Novak v. Caritas in Veritate

Michael Novak really doesn’t like what the pope has to say about the economic order. But it’s one thing to jump all over liberal Catholics in America (“Economic Heresies of the Left“), and quite another to condemn His Holiness as one of the heretics (“The Pope of Caritapolis“). So Novak slathers his criticism with all […]

Michael Novak really doesn’t like what the pope has to say about the economic order. But it’s one thing to jump all over liberal Catholics in America (“Economic Heresies of the Left“), and quite another to condemn His Holiness as one of the heretics (“The Pope of Caritapolis“). So Novak slathers his criticism with all the sugar-coating he can muster. Still:

What Benedict XVI has not spelled out yet is another forgotten
lesson from St. Augustine: the ever-corrupting role of sin in the City
of Man. Augustine points out how difficult it is even for the wisest
and most detached humans to discover the truth among lies–and how even
husbands and wives in the closest of human bonds misunderstand each
other so often.
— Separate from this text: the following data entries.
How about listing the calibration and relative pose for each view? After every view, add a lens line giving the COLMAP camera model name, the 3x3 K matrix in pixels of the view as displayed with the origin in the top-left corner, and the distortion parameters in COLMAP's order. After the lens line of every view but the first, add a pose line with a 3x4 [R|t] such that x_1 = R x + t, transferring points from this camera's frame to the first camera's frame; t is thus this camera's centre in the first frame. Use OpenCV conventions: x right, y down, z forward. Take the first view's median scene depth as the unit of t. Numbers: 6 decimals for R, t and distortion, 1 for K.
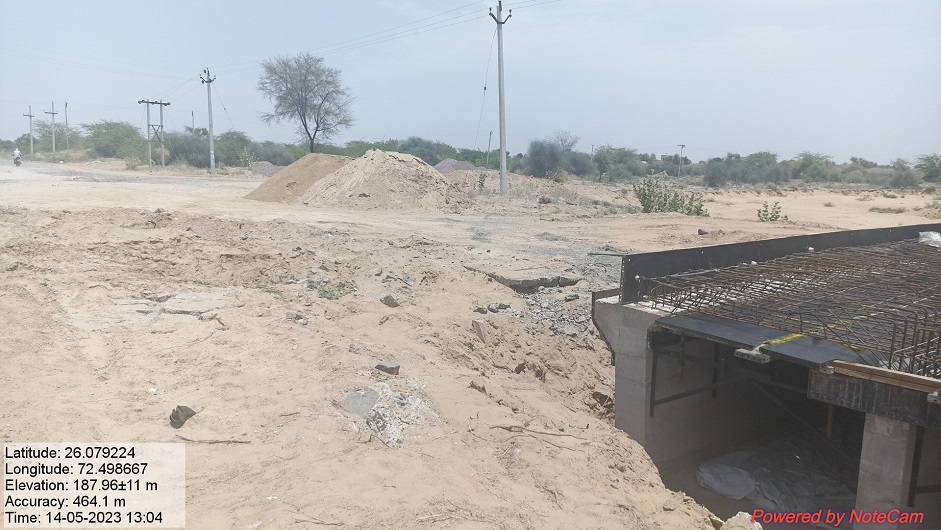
lens RADIAL K [[694.7, 0, 471.1], [0, 694.7, 268.5], [0, 0, 1]] dist [0.045234, -0.052195]
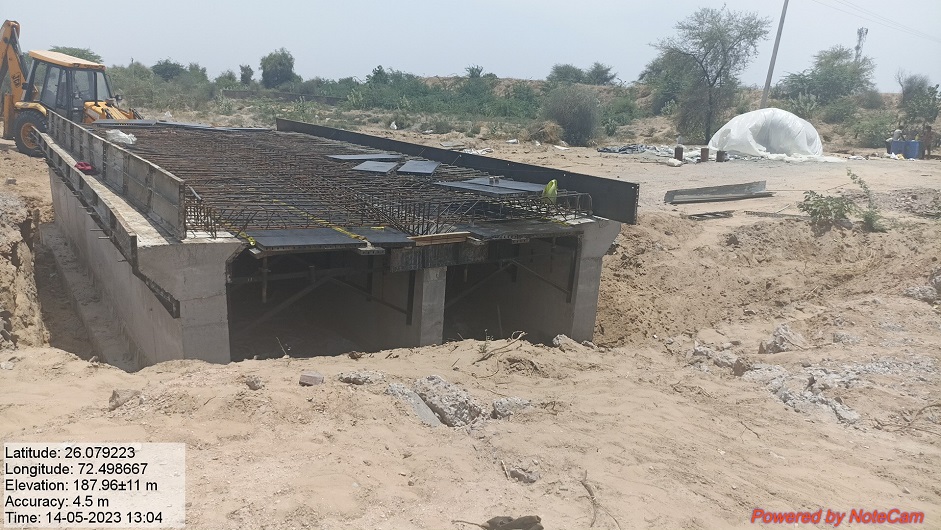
lens RADIAL K [[694.7, 0, 467.0], [0, 694.7, 266.7], [0, 0, 1]] dist [0.045234, -0.052195]
pose [[0.058501, -0.242896, 0.968287, -0.504124], [0.081700, 0.967859, 0.237853, -0.078950], [-0.994939, 0.065194, 0.076465, 0.532133]]
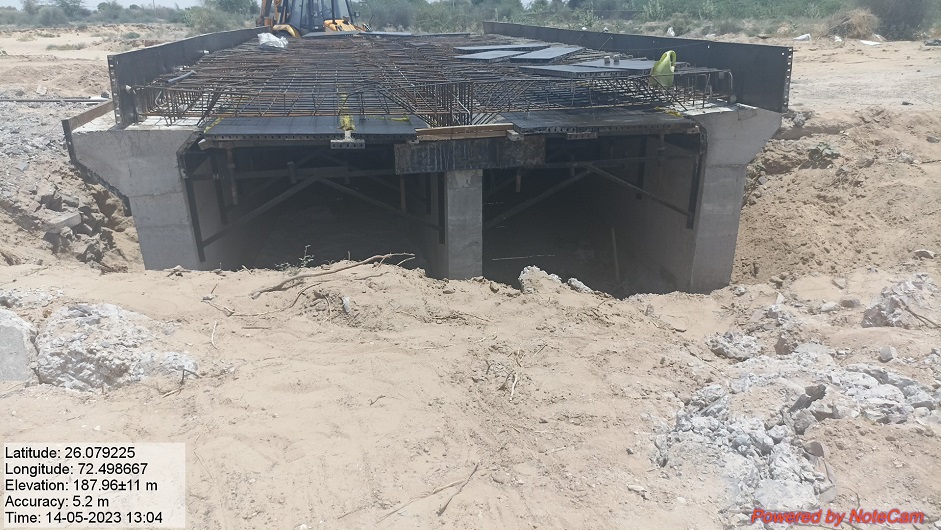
lens RADIAL K [[694.7, 0, 469.2], [0, 694.7, 268.6], [0, 0, 1]] dist [0.045234, -0.052195]
pose [[0.465680, -0.324820, 0.823185, -0.227035], [0.145421, 0.945645, 0.290876, 0.026682], [-0.872923, -0.015747, 0.487604, 0.295132]]
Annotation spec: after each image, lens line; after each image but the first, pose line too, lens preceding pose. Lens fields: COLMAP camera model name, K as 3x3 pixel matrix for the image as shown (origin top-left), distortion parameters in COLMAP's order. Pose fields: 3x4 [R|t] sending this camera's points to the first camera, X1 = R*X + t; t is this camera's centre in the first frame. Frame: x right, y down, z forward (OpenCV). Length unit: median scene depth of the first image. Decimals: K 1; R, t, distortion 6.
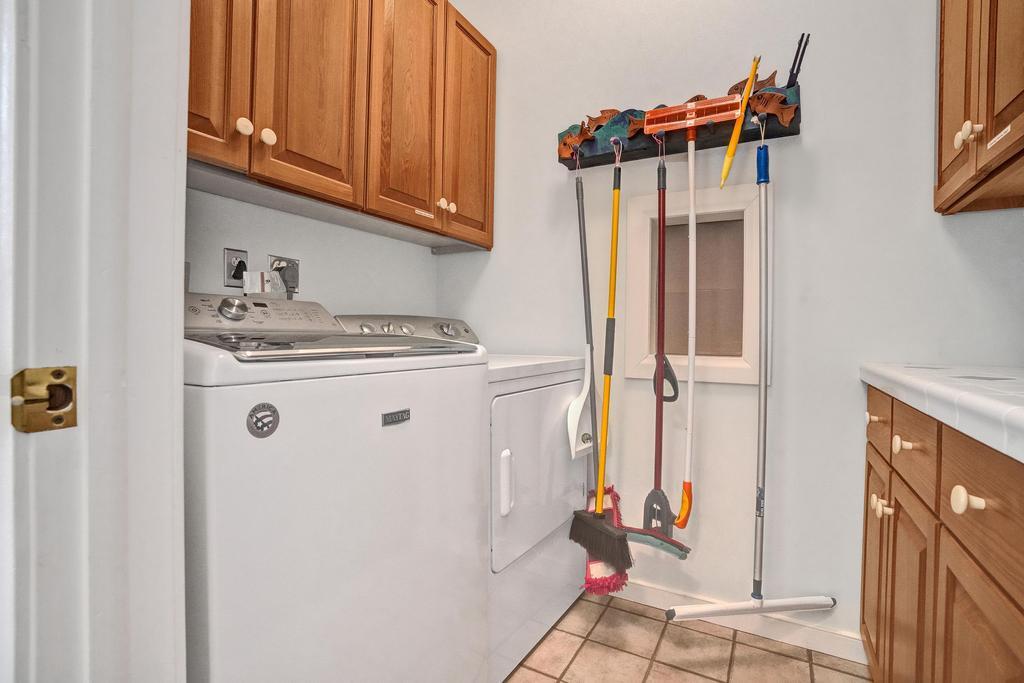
lens RADIAL K [[479.1, 0, 518.3], [0, 479.1, 338.7], [0, 0, 1]] dist [-0.019372, 0.000416]
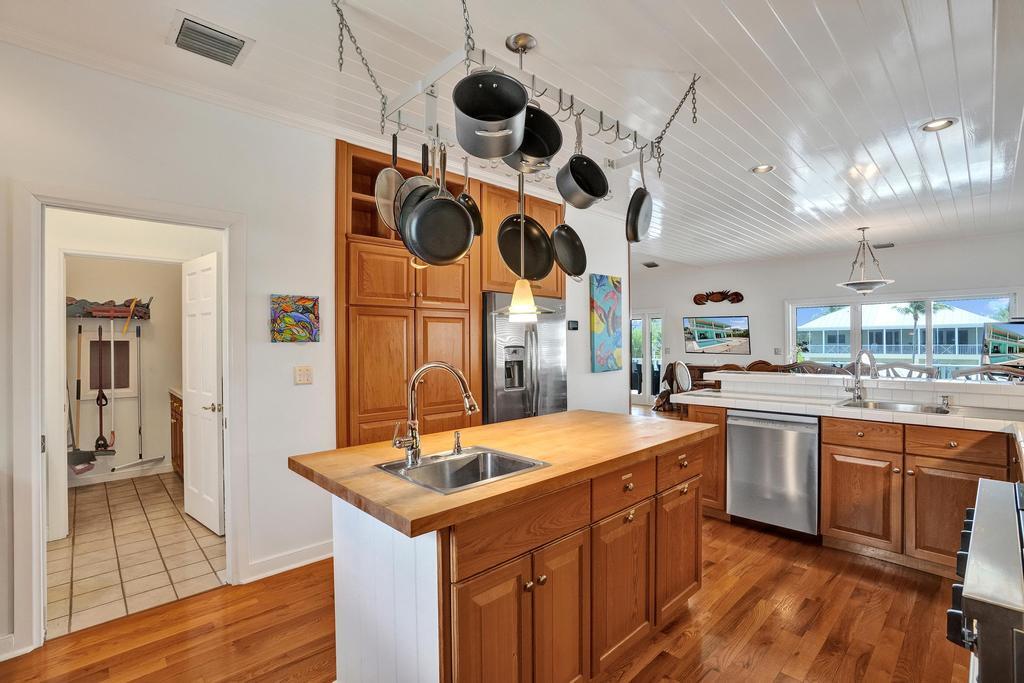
lens RADIAL K [[479.1, 0, 518.8], [0, 479.1, 343.2], [0, 0, 1]] dist [-0.019372, 0.000416]
pose [[0.340443, -0.017760, 0.940097, -1.536597], [0.017223, 0.999772, 0.012650, -0.248099], [-0.940107, 0.011884, 0.340672, -2.390054]]
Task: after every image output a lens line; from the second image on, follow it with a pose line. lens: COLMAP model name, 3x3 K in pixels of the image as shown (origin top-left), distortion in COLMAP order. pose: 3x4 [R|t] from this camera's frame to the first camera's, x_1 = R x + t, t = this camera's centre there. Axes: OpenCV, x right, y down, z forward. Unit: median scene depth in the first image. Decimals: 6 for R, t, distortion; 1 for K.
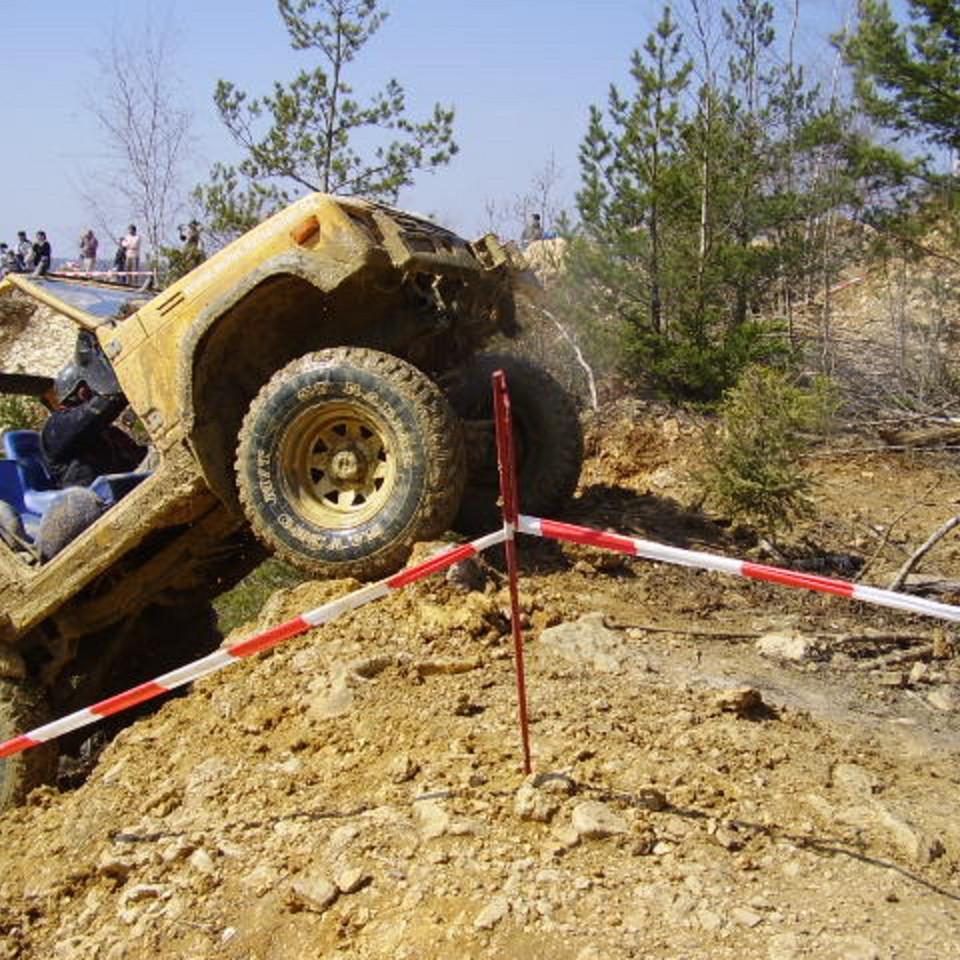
lens RADIAL K [[1451.7, 0, 499.8], [0, 1451.7, 453.7], [0, 0, 1]] dist [-0.160958, 0.056757]
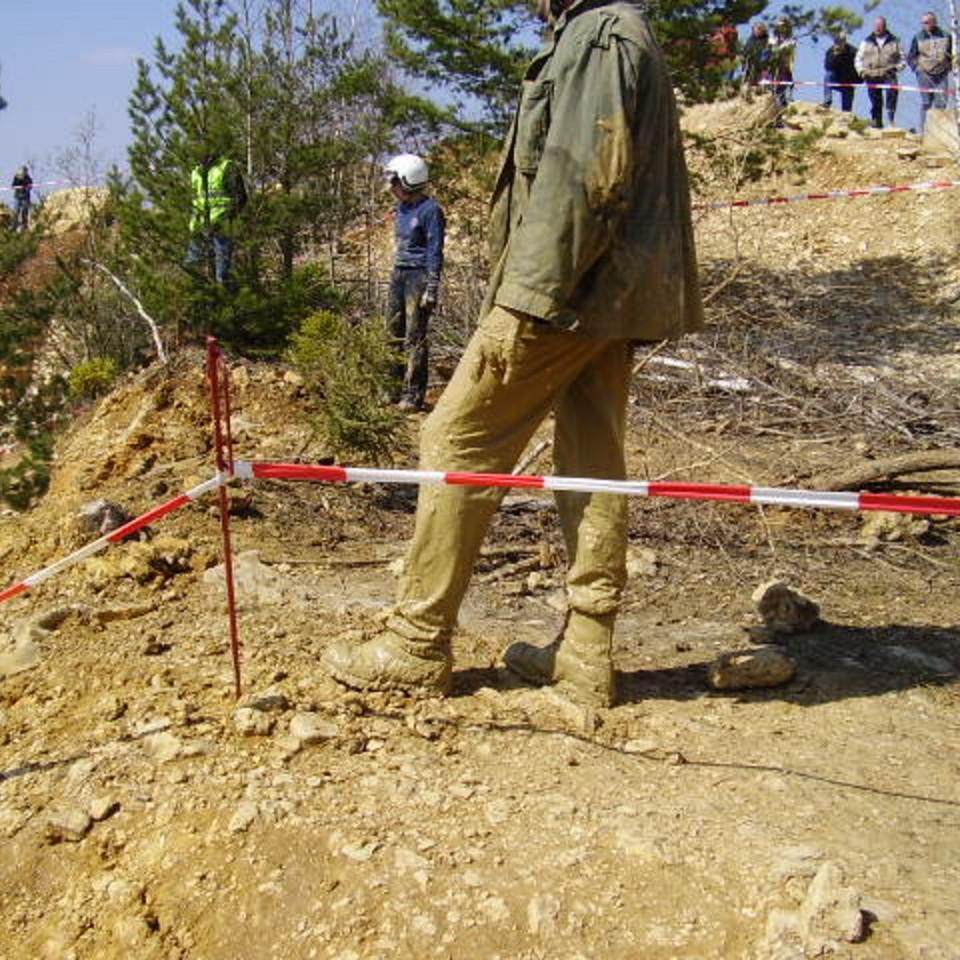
lens RADIAL K [[1451.7, 0, 499.8], [0, 1451.7, 453.7], [0, 0, 1]] dist [-0.160958, 0.056757]
pose [[0.944265, -0.068212, 0.322042, -0.107939], [0.055233, 0.997257, 0.049279, -0.006024], [-0.324520, -0.028745, 0.945442, -0.085266]]
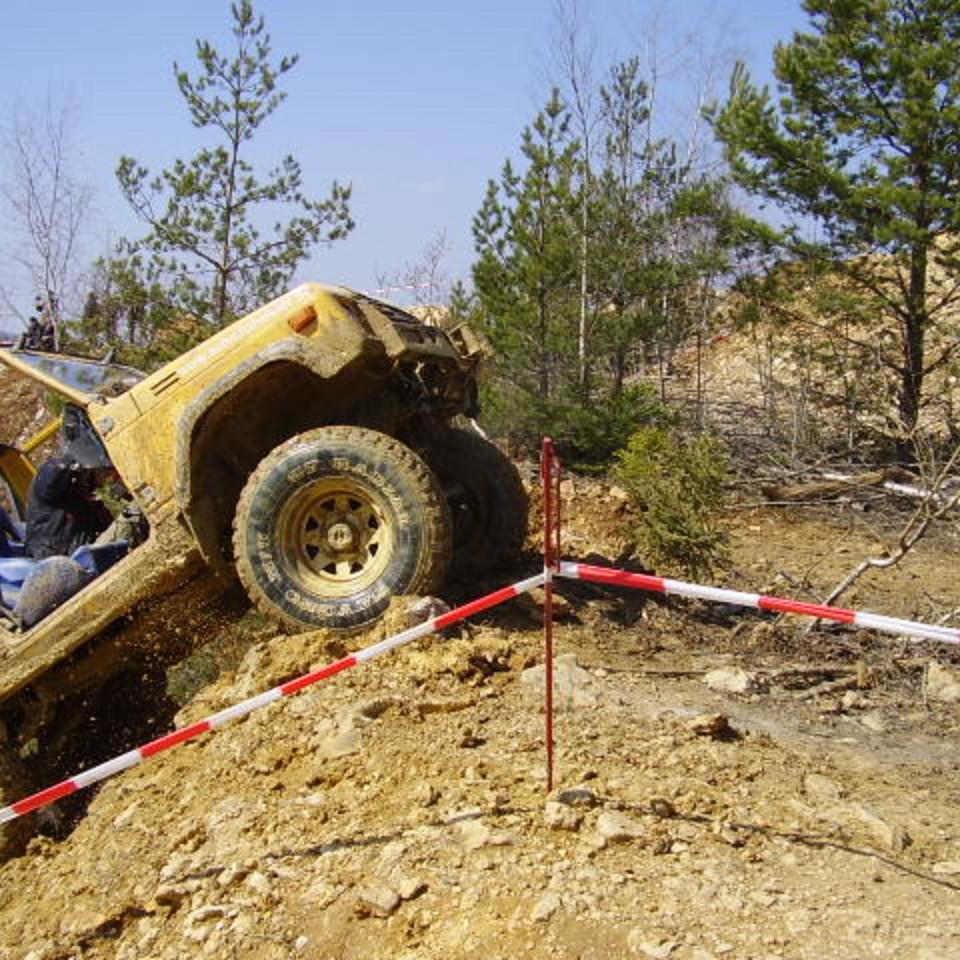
lens RADIAL K [[1451.7, 0, 499.8], [0, 1451.7, 453.7], [0, 0, 1]] dist [-0.160958, 0.056757]
pose [[0.994145, -0.015361, 0.106956, -0.109041], [0.020084, 0.998864, -0.043219, 0.003879], [-0.106171, 0.045114, 0.993324, -0.107211]]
The Father of Lies seems to own so much of the real
world.

What are the most practical ways of defeating him? The Catholic
tradition–even the wise Pope Benedict–still seems to put too much
stress upon caritas, virtue, justice, and good intentions,
and not nearly enough on methods for defeating human sin in all its
devious and persistent forms.

Even the Pope’s understandable nostalgia for the European
welfare-state too much scants the self-interests, self-deceptions, and
false presuppositions that are bringing that system to a crisis of its
own making. This was a crisis John Paul II saw rather more clearly in
paragraph 48 of Centesimus Annus.

Oh, dear, poor naive papa for failing to convey the dark Augustinian understanding that human nature is too flawed to secure social justice by means of economic regulation and public support for the least among us!

What methods for defeating human sin does Novak have in mind? The tough love of the free market? And does he really imagine that what has brought about the current economic crisis are the presuppositions of the European welfare state, as opposed to the deregulatory ideology that was meant to bring it down?